I'd ask why Stacker News should take a hard stance on the time-horizon for highlighting posts. Most likely it will be new posts that are heavily featured, but if an old post finds new life, why shouldn't the rewards system reflect that?
That's fair. I think I'd value a resurfacing of old posts if there's new comments, but not necessarily if there's new zaps.
Fair point about missing good posts the first time around though.
I'm not sure what the plans are, but I don't think it should get into the TOP feed, just the HOT one. TOP should be reserved only for posts ranked by creation date. We could have a limit on old posts in the HOT feed, but it should be more than one, I'd say 10. Ahah
It'd only be hot and the old content zaps would be competitive with new content zaps.
If there's no trust score, is the amount of sats gonna be the deciding factor?
yes
I do like the idea of some classics popping up once and awhile but I don't know about 10.
The limit's just there to stop people from abusing it. I'm not necessarily saying it has to be 10, though; that's gonna depend on what the stackers do. It could be 0, 1, ... up to a max of 10.
So, you're saying if I zapped an old post with enough sats, it'll get pushed to the front page?
Yes
That sounds cool. Dropping a comment could also bump the post to the front page, just like it does on delvingbitcoin.
Good news. Will you reveal the details in November? I hope these changes help highlight good discussions so they don’t die out quickly like they do now. I really like searching on SN first before ending up on dedicated pages and even old Reddit posts.
Yes of course
You mean the slop comments? Or like the post I spent 5h on yesterday?
I’m not talking about an specific post or comment here, I was conjecturing about the whole situation of this kind of things. I’ll check your post btw, because you PoW on it.
I think that the top ranked stackers (by value) at a given time put in a lot of work into their posts. Some by sharing or zapping high volume, others by putting in the work to bring great original content - I don't see anyone low-effort dominating the top stackers often, especially not if you look at weekly.
I was the one who made that question thread you linked to (the one about old posts) The reason I was asking is because I wanted to genuinely pump another post that (in my opinion) should have seen more eyeballs. I forwarded the sats entirely to the original poster so it wasn't even about getting sats for myself.
I like the sats upvoting mechanism, but it should be obvious that it's possible for quality posts/shares to slip between the cracks.
I didn’t notice the post that you mentioned there. Your post rise great questions to me and many other here in SN. Ty about that.
I like the zap and downzap system here because the weight of zap is highest than just like or dislike
yes
Are they weighted towards posts instead of comments? If so I think that's a problem... comment density should be higher, SN is a BBS more than anything else and should lean into that.

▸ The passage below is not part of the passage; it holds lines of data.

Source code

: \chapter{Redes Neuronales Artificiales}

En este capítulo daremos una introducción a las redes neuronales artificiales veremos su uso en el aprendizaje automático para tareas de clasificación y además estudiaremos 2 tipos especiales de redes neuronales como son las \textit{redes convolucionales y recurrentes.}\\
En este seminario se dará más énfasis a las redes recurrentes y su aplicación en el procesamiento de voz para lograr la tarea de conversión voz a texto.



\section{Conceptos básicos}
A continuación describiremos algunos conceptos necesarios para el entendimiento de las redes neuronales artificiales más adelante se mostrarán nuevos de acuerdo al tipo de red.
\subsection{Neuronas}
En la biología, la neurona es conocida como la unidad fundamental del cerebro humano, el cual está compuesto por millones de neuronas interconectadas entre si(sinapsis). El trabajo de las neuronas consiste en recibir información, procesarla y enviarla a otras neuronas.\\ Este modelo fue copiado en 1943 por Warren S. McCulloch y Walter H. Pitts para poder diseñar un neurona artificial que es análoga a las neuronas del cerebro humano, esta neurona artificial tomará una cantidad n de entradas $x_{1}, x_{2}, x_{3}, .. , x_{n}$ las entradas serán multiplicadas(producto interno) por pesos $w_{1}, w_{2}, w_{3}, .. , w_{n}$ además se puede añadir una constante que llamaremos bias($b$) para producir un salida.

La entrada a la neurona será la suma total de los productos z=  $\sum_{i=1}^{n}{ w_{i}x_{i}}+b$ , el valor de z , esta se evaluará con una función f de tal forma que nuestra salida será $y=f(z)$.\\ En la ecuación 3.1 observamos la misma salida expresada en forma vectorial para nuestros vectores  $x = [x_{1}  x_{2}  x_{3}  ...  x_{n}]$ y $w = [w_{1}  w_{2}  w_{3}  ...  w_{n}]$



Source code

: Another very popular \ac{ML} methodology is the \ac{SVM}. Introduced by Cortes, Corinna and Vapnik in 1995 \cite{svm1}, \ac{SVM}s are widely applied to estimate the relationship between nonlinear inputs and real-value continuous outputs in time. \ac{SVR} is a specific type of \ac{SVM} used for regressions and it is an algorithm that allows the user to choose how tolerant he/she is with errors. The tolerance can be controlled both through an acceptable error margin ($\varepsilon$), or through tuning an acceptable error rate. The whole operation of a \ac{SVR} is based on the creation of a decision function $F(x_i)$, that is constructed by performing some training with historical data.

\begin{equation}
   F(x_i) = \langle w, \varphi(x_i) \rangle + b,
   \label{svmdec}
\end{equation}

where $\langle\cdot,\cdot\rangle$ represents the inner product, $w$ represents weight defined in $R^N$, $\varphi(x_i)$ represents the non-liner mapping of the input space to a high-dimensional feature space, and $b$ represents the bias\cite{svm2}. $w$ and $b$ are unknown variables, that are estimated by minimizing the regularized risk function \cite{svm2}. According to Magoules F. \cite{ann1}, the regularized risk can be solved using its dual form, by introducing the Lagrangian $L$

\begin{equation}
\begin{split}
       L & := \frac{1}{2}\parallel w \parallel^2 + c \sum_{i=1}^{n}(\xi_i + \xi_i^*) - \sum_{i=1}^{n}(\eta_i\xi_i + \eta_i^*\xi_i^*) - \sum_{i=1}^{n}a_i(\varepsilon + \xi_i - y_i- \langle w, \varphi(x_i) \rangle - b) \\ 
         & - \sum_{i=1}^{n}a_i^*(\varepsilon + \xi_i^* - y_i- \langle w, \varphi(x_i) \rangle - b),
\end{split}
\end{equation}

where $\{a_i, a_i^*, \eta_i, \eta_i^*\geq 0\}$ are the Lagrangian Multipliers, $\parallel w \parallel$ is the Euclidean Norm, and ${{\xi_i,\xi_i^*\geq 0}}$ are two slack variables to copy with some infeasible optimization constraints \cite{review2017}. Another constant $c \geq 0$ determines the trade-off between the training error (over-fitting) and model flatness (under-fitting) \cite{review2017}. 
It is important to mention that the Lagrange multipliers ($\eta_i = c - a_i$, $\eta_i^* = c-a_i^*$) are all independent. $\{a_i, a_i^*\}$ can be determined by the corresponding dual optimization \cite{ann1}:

Conversations should definitely be encouraged equally even if they're not "hot" and seeing new posts at an hourly frequency. Some people have high signal precisely because they're doing things other than authoring high-quality prose for a bulletin board, and if their participation is only incentivised when they spend hours catering to artificial engagement metrics, then they might avoid the place entirely and stick to doing their thing and posting about it through services that deliver content sequentiallly rather than algorithmically.
I like to open a good post and see a lot of comments there pounding about the topic and learn within it. In the same way is sad see a comment zone empty for a good content for any reasons.
I hate the system of daily rewards
I agree—low-effort posts are easy to spot, and once users notice the pattern, it’s hard to recover. It’s like being silently flagged. I think the best strategy is to engage with content you genuinely care about. That way your comments flow naturally, and your reputation builds organically.